Putting rents at the center of U.S. income inequality
The rise of income inequality in the United States since the late 1970s is a well-documented fact, but the reasons for the rise still aren’t well understood. The possible culprits include skill-biased technological change, globalization, the rise of the robots, and an increasingly popular reason: increased “rents” in the U.S. economy.
Rents, in economics parlance, are extra returns above and beyond what we’d expect in a competitive market. A new paper by Jason Furman, chair of the President’s Council of Economic Advisers, and Peter Orszag, former director of the Office of Management and Budget and a current Vice Chairman at Citigroup Inc., presents some evidence that not only have rents increased, but they provide a fundamentally important explanation for rising inequality.
Furman and Orszag’s analysis centers on the idea that the firm, where workers are employed, plays a major role in the level of income inequality. A number of research papers over the past couple of years find that a large share of rising income inequality is due to larger inter-firm inequality. While some of the rising inequality is because of forces related to characteristics of individual workers—such as education level or union status—a large chunk also is due to the characteristics of the firms at which workers are employed.
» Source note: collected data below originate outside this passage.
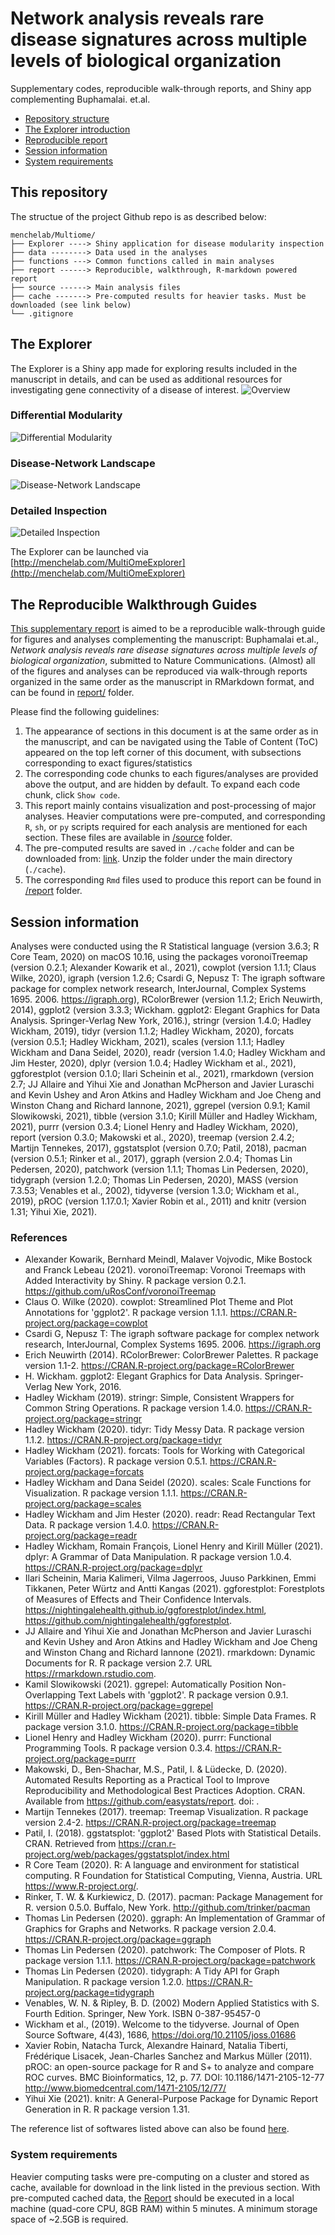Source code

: # Network analysis reveals rare disease signatures across multiple levels of biological organization

Supplementary codes, reproducible walk-through reports, and Shiny app complementing Buphamalai. et.al.

- [Repository structure](#this-repository)
- [The Explorer introduction](#the-explorer)
- [Reproducible report](#the-reproducible-walkthrough-guides)
- [Session information](#session-information)
- [System requirements](#system-requirements)

## This repository
The structue of the project Github repo is as described below:
```
menchelab/Multiome/
├── Explorer ----> Shiny application for disease modularity inspection
├── data --------> Data used in the analyses
├── functions ---> Common functions called in main analyses
├── report ------> Reproducible, walkthrough, R-markdown powered report
├── source ------> Main analysis files
├── cache -------> Pre-computed results for heavier tasks. Must be downloaded (see link below) 
└── .gitignore
```

## The Explorer
The Explorer is a Shiny app made for exploring results included in the manuscript in details, and can be used as additional resources for investigating gene connectivity of a disease of interest.
![Overview](https://github.com/menchelab/MultiOme/blob/main/Explorer/Figs/github/github_readme_overview1.png?raw=true)

### Differential Modularity
![Differential Modularity](https://github.com/menchelab/MultiOme/blob/main/Explorer/Figs/github/github_readme_DiffMod.png?raw=true)


### Disease-Network Landscape
![Disease-Network Landscape](https://github.com/menchelab/MultiOme/blob/main/Explorer/Figs/github/github_readme_Landscape.png?raw=true)


### Detailed Inspection
![Detailed Inspection](https://github.com/menchelab/MultiOme/blob/main/Explorer/Figs/github/github_readme_Inspection.png?raw=true)

The Explorer can be launched via [http://menchelab.com/MultiOmeExplorer](http://menchelab.com/MultiOmeExplorer)

## The Reproducible Walkthrough Guides

[This supplementary report](/report/Supplementary_report.html) is aimed to be a reproducible walk-through guide for figures and analyses complementing the manuscript: Buphamalai et.al., *Network analysis reveals rare disease signatures across multiple levels of biological organization*, submitted to Nature Communications. (Almost) all of the figures and analyses can be reproduced via walk-through reports organized in the same order as the manuscript in RMarkdown format, and can be found in [report/](report) folder. 

Please find the following guidelines:

1. The appearance of sections in this document is at the same order as in the manuscript, and can be navigated using the Table of Content (ToC) appeared on the top left corner of this document, with subsections corresponding to exact figures/statistics 
2. The corresponding code chunks to each figures/analyses are provided above the output, and are hidden by default. To expand each code chunk, click `Show code`.
3. This report mainly contains visualization and post-processing of major analyses. Heavier computations were pre-computed, and corresponding `R`, `sh`, or `py` scripts required for each analysis are mentioned for each section. These files are available in [/source](/source) folder.
4. The pre-computed results are saved in `./cache` folder and can be downloaded from: [link](https://drive.google.com/file/d/1IpH8v2RLDRRXdqFvLZq-rUTwyqhGAezP/view?usp=sharing). Unzip the folder under the main directory (`./cache`). 
5. The corresponding `Rmd` files used to produce this report can be found in [/report](/report) folder.

## Session information

Analyses were conducted using the R Statistical language (version 3.6.3; R Core Team, 2020) on macOS 10.16, using the packages voronoiTreemap (version 0.2.1; Alexander Kowarik et al., 2021), cowplot (version 1.1.1; Claus Wilke, 2020), igraph (version 1.2.6; Csardi G, Nepusz T: The igraph software package for complex network research, InterJournal, Complex Systems 1695. 2006. https://igraph.org), RColorBrewer (version 1.1.2; Erich Neuwirth, 2014), ggplot2 (version 3.3.3; Wickham. ggplot2: Elegant Graphics for Data Analysis. Springer-Verlag New York, 2016.), stringr (version 1.4.0; Hadley Wickham, 2019), tidyr (version 1.1.2; Hadley Wickham, 2020), forcats (version 0.5.1; Hadley Wickham, 2021), scales (version 1.1.1; Hadley Wickham and Dana Seidel, 2020), readr (version 1.4.0; Hadley Wickham and Jim Hester, 2020), dplyr (version 1.0.4; Hadley Wickham et al., 2021), ggforestplot (version 0.1.0; Ilari Scheinin et al., 2021), rmarkdown (version 2.7; JJ Allaire and Yihui Xie and Jonathan McPherson and Javier Luraschi and Kevin Ushey and Aron Atkins and Hadley Wickham and Joe Cheng and Winston Chang and Richard Iannone, 2021), ggrepel (version 0.9.1; Kamil Slowikowski, 2021), tibble (version 3.1.0; Kirill Müller and Hadley Wickham, 2021), purrr (version 0.3.4; Lionel Henry and Hadley Wickham, 2020), report (version 0.3.0; Makowski et al., 2020), treemap (version 2.4.2; Martijn Tennekes, 2017), ggstatsplot (version 0.7.0; Patil, 2018), pacman (version 0.5.1; Rinker et al., 2017), ggraph (version 2.0.4; Thomas Lin Pedersen, 2020), patchwork (version 1.1.1; Thomas Lin Pedersen, 2020), tidygraph (version 1.2.0; Thomas Lin Pedersen, 2020), MASS (version 7.3.53; Venables et al., 2002), tidyverse (version 1.3.0; Wickham et al., 2019), pROC (version 1.17.0.1; Xavier Robin et al., 2011) and knitr (version 1.31; Yihui Xie, 2021).

### References
  - Alexander Kowarik, Bernhard Meindl, Malaver Vojvodic, Mike Bostock and Franck Lebeau (2021). voronoiTreemap: Voronoi Treemaps with Added Interactivity by Shiny. R package version 0.2.1. https://github.com/uRosConf/voronoiTreemap
  - Claus O. Wilke (2020). cowplot: Streamlined Plot Theme and Plot Annotations for 'ggplot2'. R package version 1.1.1. https://CRAN.R-project.org/package=cowplot
  - Csardi G, Nepusz T: The igraph software package for complex network research, InterJournal, Complex Systems 1695. 2006. https://igraph.org
  - Erich Neuwirth (2014). RColorBrewer: ColorBrewer Palettes. R package version 1.1-2. https://CRAN.R-project.org/package=RColorBrewer
  - H. Wickham. ggplot2: Elegant Graphics for Data Analysis. Springer-Verlag New York, 2016.
  - Hadley Wickham (2019). stringr: Simple, Consistent Wrappers for Common String Operations. R package version 1.4.0. https://CRAN.R-project.org/package=stringr
  - Hadley Wickham (2020). tidyr: Tidy Messy Data. R package version 1.1.2. https://CRAN.R-project.org/package=tidyr
  - Hadley Wickham (2021). forcats: Tools for Working with Categorical Variables (Factors). R package version 0.5.1. https://CRAN.R-project.org/package=forcats
  - Hadley Wickham and Dana Seidel (2020). scales: Scale Functions for Visualization. R package version 1.1.1. https://CRAN.R-project.org/package=scales
  - Hadley Wickham and Jim Hester (2020). readr: Read Rectangular Text Data. R package version 1.4.0. https://CRAN.R-project.org/package=readr
  - Hadley Wickham, Romain François, Lionel Henry and Kirill Müller (2021). dplyr: A Grammar of Data Manipulation. R package version 1.0.4. https://CRAN.R-project.org/package=dplyr
  - Ilari Scheinin, Maria Kalimeri, Vilma Jagerroos, Juuso Parkkinen, Emmi Tikkanen, Peter Würtz and Antti Kangas (2021). ggforestplot: Forestplots of Measures of Effects and Their Confidence Intervals. https://nightingalehealth.github.io/ggforestplot/index.html, https://github.com/nightingalehealth/ggforestplot.
  - JJ Allaire and Yihui Xie and Jonathan McPherson and Javier Luraschi and Kevin Ushey and Aron Atkins and Hadley Wickham and Joe Cheng and Winston Chang and Richard Iannone (2021). rmarkdown: Dynamic Documents for R. R package version 2.7. URL https://rmarkdown.rstudio.com.
  - Kamil Slowikowski (2021). ggrepel: Automatically Position Non-Overlapping Text Labels with 'ggplot2'. R package version 0.9.1. https://CRAN.R-project.org/package=ggrepel
  - Kirill Müller and Hadley Wickham (2021). tibble: Simple Data Frames. R package version 3.1.0. https://CRAN.R-project.org/package=tibble
  - Lionel Henry and Hadley Wickham (2020). purrr: Functional Programming Tools. R package version 0.3.4. https://CRAN.R-project.org/package=purrr
  - Makowski, D., Ben-Shachar, M.S., Patil, I. & Lüdecke, D. (2020). Automated Results Reporting as a Practical Tool to Improve Reproducibility and Methodological Best Practices Adoption. CRAN. Available from https://github.com/easystats/report. doi: .
  - Martijn Tennekes (2017). treemap: Treemap Visualization. R package version 2.4-2. https://CRAN.R-project.org/package=treemap
  - Patil, I. (2018). ggstatsplot: 'ggplot2' Based Plots with Statistical Details. CRAN. Retrieved from https://cran.r-project.org/web/packages/ggstatsplot/index.html
  - R Core Team (2020). R: A language and environment for statistical computing. R Foundation for Statistical Computing, Vienna, Austria. URL https://www.R-project.org/.
  - Rinker, T. W. & Kurkiewicz, D. (2017). pacman: Package Management for R. version 0.5.0. Buffalo, New York. http://github.com/trinker/pacman
  - Thomas Lin Pedersen (2020). ggraph: An Implementation of Grammar of Graphics for Graphs and Networks. R package version 2.0.4. https://CRAN.R-project.org/package=ggraph
  - Thomas Lin Pedersen (2020). patchwork: The Composer of Plots. R package version 1.1.1. https://CRAN.R-project.org/package=patchwork
  - Thomas Lin Pedersen (2020). tidygraph: A Tidy API for Graph Manipulation. R package version 1.2.0. https://CRAN.R-project.org/package=tidygraph
  - Venables, W. N. & Ripley, B. D. (2002) Modern Applied Statistics with S. Fourth Edition. Springer, New York. ISBN 0-387-95457-0
  - Wickham et al., (2019). Welcome to the tidyverse. Journal of Open Source Software, 4(43), 1686, https://doi.org/10.21105/joss.01686
  - Xavier Robin, Natacha Turck, Alexandre Hainard, Natalia Tiberti, Frédérique Lisacek, Jean-Charles Sanchez and Markus Müller (2011). pROC: an open-source package for R and S+ to analyze and compare ROC curves. BMC Bioinformatics, 12, p. 77. DOI: 10.1186/1471-2105-12-77 <http://www.biomedcentral.com/1471-2105/12/77/>
  - Yihui Xie (2021). knitr: A General-Purpose Package for Dynamic Report Generation in R. R package version 1.31.


The reference list of softwares listed above can also be found [here](/report/report_session.md).

### System requirements

Heavier computing tasks were pre-computing on a cluster and stored as cache, available for download in the link listed in the previous section. With pre-computed cached data, the [Report](/report/Supplementary_report.Rmd) should be executed in a local machine (quad-core CPU, 8GB RAM) within 5 minutes. A minimum storage space of ~2.5GB is required.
One possible explanation for why some firms are pulling away from others is because of increased rents that these firms are capturing. Using data from the McKinsey Corporate Analysis, Furman and Orszag look at the distribution of returns on invested capital across firms, and find a high and rising dispersion of returns among firms. The ratio of returns at the 90th percentile to returns at the 50th percentile was once about 3-to-1; now it’s close to 10-to-1. But the level of return is quite high for firms well below the top—about 30 percent for firms at the 75th percentile. These kinds of returns and their distribution is a sign of increasing rents, and the capture of those rents by leading firms.
But these rents don’t necessarily go all to the owners of the firm. In fact, for rising rents to be a major contributor to rising income inequality, the rents have to be shared with workers at those firms. Furman and Orszag point out that for this to be true then there has to be a significant amount of friction in the labor market. And there is quite a bit of evidence for this idea—the two economists point to the large amount of research in recent years showing a decline in job-to-job transitions. The exact source of this declining dynamism isn’t certain yet, though there is evidence that declining demand for labor is responsible.
While the evidence is far from definitive, increased market power could help explain raising rents as well as decreased labor demand. In conjunction with product, frictions in the labor market generate rents. If a firm has monopsonic power, for example, results in firms hiring fewer workers than is optimal for the entire economy. Increased market power and rents are also potential reasons for the decline in the share of income going to labor.
As Furman and Orszag make clear several times in the paper, the story presented here is far from a slam dunk. The evidence for each individual link in the chain isn’t rock solid yet, and digging into the different research areas is vital. Putting more emphasis on rents in the investigation of income inequality prompts a lot of interesting questions.